There are many good reasons to support full federalization of funding for Medicaid. The most obvious is that it eliminates the Mississippi problem where Legacy Medicaid is skimpy as hell, and Expansion is not part of the conversation. Federalization would dramatically improve the quality of life and health for hundreds of thousands of people in Mississippi and millions across the country. This would be good in and of itself.
Almost as importantly, Medicaid demand is generally cyclical with the general economy. Demand increases as the economy gets worse as people lose their jobs, lose their previous employer sponsored coverage and disability rolls increased. At the same time, the states which pick up twenty-eight to fifty percent of the bill on average, see a massive revenue drop as their tax revenues tend to be extremely pro-cyclical as well. A bad economy will see a state have a big budget hole that by law in forty nine states, it can’t paper over with deficit spending and a massive increase in eligible population for Legacy Medicaid. Usually the response by the state is to cut Medicaid reimbursement, reduce what Medicaid will cover and reduce the number of people covered. This is not a good thing from a minimizing human suffering perspective and it is not a good thing from the stabilization of macro-economic conditions perspectives. The states make things worse when they cut back. That is the story that Calculated Risk has been telling for years.
For the states that have elected to not be run by sociopathic assholes and thus expanded Medicaid, the expansion portion of the Medicaid budget goes from being a pro-cyclical to either neutral to slightly counter-cyclical. When bad times hit and more people lose their jobs, see their hours cut back, or see their wages reduced so that they drop under 138% FPL, the federal government is picking up 100% of the initial tab and then at least 90% of the future tab. This means the state would be receiving a big infusion of federal money in bad times, which acts as a counter-cyclical stimulus. It is balanced out in good times when the Medicaid Expansion eligibility pool shrinks because wages are rising in the state. It is not a pure long term counter-cyclical play as the states still have some temptation to reduce Medicaid expansion as they are on the hook for 10% of the costs and the incentives don’t change for cutting the Legacy Medicaid population (although I would suspect an amazing number of people claiming exactly 100% FPL plus a dollar as their income on their applications) but Medicaid expansion paid for by the federal government now acts as an automatic stabilizer.

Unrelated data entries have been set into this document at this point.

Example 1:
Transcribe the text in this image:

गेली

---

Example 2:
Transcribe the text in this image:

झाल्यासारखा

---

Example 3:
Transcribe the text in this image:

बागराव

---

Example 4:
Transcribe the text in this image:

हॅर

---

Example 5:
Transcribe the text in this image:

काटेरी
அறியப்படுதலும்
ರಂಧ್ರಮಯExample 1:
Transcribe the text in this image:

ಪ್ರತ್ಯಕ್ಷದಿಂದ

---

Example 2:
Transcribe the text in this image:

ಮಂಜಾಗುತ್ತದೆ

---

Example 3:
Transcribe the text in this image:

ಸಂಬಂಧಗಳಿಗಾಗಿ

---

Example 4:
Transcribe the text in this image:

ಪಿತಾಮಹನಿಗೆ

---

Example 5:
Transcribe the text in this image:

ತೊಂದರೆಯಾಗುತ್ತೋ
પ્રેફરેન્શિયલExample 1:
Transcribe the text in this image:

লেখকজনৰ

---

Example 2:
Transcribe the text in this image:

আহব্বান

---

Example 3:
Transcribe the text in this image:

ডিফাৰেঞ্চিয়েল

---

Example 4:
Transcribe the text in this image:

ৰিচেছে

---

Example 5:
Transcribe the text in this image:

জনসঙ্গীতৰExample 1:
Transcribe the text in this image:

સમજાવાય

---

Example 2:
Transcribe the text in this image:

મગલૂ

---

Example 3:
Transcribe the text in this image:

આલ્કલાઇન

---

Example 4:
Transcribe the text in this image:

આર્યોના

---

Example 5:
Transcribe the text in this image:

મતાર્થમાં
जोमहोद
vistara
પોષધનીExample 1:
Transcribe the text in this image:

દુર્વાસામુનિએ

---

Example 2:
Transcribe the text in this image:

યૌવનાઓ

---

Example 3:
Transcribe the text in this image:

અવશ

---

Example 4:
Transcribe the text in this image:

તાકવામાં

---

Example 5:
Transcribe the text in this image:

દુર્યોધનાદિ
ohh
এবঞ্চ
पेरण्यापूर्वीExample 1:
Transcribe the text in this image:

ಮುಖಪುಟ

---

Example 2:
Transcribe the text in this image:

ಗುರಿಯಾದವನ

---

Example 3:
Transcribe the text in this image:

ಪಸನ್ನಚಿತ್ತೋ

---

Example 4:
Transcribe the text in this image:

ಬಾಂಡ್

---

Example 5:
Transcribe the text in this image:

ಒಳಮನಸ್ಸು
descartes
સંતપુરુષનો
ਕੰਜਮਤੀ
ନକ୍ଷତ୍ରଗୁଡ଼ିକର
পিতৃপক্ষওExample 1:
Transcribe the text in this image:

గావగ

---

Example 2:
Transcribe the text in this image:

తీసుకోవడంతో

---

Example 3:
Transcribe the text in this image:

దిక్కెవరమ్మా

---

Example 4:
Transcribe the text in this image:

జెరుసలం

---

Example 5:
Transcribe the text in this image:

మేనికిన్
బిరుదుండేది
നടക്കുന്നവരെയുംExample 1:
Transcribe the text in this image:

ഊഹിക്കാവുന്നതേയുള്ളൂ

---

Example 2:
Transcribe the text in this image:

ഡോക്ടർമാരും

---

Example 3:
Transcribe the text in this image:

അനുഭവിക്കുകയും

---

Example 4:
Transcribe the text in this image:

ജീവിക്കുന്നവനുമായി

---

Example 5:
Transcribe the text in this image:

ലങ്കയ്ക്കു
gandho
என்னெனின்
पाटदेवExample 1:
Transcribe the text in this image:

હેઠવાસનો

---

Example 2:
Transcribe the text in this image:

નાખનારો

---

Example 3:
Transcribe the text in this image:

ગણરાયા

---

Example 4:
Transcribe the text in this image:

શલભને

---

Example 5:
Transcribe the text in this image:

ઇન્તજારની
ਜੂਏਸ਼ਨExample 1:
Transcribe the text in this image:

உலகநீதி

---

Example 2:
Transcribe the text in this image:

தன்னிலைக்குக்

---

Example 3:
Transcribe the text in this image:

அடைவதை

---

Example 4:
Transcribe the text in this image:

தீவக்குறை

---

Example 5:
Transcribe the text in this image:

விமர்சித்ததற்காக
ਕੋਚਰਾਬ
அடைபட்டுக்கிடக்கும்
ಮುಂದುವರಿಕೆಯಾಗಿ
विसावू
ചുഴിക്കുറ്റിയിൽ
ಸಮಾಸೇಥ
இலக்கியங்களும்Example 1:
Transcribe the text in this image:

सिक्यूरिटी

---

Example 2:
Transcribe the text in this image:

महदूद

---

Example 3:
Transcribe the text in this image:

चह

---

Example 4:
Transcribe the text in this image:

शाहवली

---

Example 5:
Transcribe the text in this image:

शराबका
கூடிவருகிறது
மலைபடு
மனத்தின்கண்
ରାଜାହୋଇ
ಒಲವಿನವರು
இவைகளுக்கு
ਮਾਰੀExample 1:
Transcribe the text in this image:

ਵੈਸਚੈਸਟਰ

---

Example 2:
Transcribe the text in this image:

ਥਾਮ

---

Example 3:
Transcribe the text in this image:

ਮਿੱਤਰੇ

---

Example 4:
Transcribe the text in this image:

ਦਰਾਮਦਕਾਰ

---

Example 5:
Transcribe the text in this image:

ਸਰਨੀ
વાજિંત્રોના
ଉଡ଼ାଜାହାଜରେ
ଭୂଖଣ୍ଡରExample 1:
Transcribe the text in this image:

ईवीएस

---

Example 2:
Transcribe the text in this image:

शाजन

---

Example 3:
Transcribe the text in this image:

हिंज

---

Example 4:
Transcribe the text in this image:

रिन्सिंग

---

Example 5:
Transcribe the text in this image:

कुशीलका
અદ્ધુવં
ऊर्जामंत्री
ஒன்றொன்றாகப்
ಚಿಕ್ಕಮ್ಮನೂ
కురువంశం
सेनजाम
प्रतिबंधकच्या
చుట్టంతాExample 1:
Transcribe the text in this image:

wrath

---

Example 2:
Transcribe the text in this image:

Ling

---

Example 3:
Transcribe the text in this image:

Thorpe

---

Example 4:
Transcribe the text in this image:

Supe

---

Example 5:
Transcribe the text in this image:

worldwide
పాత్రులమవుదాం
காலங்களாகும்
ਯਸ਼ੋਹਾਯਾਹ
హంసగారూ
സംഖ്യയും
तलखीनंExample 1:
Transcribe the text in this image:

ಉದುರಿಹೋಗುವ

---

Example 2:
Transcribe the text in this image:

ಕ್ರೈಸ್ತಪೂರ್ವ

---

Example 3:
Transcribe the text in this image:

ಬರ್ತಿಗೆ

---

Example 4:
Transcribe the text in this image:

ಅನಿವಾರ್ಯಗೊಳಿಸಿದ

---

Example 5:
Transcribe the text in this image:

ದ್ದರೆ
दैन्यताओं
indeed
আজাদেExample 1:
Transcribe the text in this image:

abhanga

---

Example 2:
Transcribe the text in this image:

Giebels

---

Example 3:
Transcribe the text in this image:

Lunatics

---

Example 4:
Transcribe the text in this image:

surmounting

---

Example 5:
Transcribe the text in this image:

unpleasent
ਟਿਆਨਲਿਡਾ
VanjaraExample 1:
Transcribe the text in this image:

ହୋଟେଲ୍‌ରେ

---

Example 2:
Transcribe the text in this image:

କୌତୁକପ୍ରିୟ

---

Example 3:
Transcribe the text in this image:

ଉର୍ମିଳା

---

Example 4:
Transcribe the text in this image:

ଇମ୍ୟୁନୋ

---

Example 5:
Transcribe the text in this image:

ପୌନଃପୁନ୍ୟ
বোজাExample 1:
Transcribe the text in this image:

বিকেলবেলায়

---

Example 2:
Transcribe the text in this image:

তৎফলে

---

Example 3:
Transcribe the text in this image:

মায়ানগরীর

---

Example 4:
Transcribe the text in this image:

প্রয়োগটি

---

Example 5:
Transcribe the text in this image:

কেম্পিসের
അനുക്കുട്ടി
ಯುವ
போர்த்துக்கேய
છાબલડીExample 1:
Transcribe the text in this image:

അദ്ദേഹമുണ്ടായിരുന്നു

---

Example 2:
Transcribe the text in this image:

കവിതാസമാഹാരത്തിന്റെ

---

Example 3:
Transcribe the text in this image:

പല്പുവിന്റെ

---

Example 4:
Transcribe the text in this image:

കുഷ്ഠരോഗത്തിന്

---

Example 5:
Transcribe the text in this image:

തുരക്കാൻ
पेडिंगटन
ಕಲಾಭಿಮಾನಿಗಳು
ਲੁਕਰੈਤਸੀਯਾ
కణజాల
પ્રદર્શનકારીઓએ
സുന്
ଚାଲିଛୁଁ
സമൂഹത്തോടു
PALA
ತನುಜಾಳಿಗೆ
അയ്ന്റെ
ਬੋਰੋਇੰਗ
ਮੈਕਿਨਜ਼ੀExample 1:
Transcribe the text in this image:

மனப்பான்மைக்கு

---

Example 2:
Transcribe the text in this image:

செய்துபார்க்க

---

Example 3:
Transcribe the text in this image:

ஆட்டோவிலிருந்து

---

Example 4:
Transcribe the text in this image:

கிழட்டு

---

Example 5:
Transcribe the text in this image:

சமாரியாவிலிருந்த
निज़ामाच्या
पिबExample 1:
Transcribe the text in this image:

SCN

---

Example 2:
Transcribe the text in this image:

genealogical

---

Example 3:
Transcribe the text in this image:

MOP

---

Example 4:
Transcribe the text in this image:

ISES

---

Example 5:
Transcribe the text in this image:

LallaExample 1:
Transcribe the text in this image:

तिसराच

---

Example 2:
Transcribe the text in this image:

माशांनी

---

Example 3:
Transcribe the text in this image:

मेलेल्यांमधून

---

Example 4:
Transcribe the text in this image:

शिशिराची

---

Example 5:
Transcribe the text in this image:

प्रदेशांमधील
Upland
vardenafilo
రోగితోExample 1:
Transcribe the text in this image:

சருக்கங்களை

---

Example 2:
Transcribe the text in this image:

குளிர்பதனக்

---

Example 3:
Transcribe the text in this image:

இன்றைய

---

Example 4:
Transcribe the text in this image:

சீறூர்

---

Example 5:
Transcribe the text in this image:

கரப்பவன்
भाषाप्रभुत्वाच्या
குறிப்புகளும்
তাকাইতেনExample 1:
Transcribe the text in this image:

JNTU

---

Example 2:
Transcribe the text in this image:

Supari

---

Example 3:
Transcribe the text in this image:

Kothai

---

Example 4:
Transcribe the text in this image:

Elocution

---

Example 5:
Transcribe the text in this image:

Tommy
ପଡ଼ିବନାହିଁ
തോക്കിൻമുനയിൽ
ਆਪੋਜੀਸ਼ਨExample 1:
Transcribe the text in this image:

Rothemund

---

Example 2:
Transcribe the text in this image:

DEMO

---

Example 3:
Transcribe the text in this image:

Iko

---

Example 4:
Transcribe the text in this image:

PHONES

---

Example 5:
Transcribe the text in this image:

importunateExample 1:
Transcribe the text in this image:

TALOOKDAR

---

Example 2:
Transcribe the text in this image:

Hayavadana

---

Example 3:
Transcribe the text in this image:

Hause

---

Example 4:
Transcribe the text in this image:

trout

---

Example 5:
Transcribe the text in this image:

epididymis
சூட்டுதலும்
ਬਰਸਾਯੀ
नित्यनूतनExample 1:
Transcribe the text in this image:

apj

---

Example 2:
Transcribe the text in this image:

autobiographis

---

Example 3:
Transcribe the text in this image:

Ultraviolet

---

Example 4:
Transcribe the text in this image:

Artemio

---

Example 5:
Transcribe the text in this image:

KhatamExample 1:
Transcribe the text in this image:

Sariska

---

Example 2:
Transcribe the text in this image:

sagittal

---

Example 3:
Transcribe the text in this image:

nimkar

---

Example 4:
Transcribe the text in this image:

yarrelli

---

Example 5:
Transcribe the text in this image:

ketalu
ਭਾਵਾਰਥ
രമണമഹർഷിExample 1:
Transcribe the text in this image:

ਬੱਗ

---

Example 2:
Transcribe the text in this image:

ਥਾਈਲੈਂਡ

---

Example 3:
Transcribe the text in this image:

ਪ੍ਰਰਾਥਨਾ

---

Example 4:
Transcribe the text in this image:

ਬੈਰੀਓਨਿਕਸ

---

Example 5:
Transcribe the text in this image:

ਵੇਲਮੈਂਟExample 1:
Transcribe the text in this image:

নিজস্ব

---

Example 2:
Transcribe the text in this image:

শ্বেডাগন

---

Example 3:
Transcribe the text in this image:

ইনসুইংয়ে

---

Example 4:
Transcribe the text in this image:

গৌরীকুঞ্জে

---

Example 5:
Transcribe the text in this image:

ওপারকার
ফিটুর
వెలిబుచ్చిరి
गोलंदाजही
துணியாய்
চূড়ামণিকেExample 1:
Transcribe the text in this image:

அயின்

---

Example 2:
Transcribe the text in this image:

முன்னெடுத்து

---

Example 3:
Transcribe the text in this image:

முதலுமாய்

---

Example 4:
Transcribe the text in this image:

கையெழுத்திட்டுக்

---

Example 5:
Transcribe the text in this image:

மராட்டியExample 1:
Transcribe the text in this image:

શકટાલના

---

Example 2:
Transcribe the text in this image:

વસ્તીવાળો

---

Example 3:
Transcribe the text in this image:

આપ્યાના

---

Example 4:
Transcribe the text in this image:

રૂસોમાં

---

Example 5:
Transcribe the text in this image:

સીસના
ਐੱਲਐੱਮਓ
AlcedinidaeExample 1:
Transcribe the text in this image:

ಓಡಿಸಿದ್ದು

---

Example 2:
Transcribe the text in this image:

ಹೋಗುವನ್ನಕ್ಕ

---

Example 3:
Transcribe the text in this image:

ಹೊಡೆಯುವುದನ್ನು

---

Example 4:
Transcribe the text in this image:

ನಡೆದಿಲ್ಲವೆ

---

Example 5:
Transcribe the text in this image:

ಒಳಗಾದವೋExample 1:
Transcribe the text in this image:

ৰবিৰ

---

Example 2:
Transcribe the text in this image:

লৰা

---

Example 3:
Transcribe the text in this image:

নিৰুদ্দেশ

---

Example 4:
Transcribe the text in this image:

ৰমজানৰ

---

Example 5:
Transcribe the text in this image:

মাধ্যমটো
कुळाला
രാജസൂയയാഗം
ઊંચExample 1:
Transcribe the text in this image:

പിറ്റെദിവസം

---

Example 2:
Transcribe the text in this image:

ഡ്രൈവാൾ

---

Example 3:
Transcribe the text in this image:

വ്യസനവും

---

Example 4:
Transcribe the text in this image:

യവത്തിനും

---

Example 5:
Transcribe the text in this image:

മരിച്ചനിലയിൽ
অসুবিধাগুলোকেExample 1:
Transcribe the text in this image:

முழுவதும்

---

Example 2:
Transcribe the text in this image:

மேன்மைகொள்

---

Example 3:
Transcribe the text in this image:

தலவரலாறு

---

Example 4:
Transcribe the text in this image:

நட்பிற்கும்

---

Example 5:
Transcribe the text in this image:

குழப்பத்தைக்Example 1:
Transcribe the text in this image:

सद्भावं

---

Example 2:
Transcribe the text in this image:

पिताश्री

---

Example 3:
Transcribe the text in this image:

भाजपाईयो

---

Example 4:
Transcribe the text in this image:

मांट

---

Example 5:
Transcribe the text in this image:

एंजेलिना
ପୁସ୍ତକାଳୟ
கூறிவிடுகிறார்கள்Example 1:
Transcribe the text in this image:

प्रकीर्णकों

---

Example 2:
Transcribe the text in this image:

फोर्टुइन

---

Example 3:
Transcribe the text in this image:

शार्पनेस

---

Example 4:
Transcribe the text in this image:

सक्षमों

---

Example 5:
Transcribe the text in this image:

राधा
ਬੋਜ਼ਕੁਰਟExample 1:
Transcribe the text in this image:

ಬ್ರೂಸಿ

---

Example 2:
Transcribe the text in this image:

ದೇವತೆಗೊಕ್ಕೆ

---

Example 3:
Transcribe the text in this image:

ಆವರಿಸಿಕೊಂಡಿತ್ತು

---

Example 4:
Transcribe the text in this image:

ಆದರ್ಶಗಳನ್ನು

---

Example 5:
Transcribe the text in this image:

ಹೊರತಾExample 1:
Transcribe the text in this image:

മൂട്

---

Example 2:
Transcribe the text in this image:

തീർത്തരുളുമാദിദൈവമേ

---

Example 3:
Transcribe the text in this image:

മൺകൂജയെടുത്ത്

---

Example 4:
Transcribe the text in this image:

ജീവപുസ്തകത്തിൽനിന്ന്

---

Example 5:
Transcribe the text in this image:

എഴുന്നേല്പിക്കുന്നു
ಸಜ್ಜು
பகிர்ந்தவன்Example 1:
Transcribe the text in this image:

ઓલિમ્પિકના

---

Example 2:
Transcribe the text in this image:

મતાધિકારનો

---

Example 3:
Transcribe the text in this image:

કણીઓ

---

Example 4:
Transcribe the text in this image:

Charles Gaba does some yeoman’s work on figuring out what the current Federal committment to funding Medicaid expansion and produces a nice first cut at the stabilizer at risk:
That’s nearly $19 billionper year which would be required across those 27 states to cover the roughly 7 million people who only have Medicaid/CHIP coverage thanks to the ACA….
the states will still eventually be on the hook for 10% of these costs even with Obamacare in place…. What you can’t argue, with a straight face, is that you’d be able to keep the expansion in place without either a massive state tax hike or a massive state budget cut elsewhere.
That number for the current expansion states is probably a bit high as there were a number of Blue States that had expanded Medicaid to at least 138% of FPL for some populations pre-PPACA and had paid for that expansion with significant state funds. They shifted those individuals that were state funded to the federally funded Medicaid Expansion pool to save state money. I would assume that Massachusetts for instance would re-offer Medicaid eligibility with state dollars to people who lost Federal Expansion Medicaid if the Republicans repealed PPACA in its entirity.
But fifteen billion dollars a year in neutral economic conditions for slightly more than half the country’s population with up to twenty or thirty billion dollars a year in federal cash flows in down conditions is a significant automatic stabilizer. Repealing PPACA and its Medicaid expansion is abhorrant from a moral point of view as well as counter-productive from a general economic stewardship point of view. Automatic stabilization is a good thing as we saw most of ARRA’s net stiumulative effect (excluding the AMT patch etc) be cancelled by states slashing their budgets.
Even more effective stabilization could be achieved if the federal government took on either full funding of all Medicaid, shifting the costs from the states’ books to the federal budget where there is fortunately no balance budget constraint which enables counter-cyclical demand management policies or dramatically increasing the funding share of legacy Medicaid if full federal funding is not politically feasible.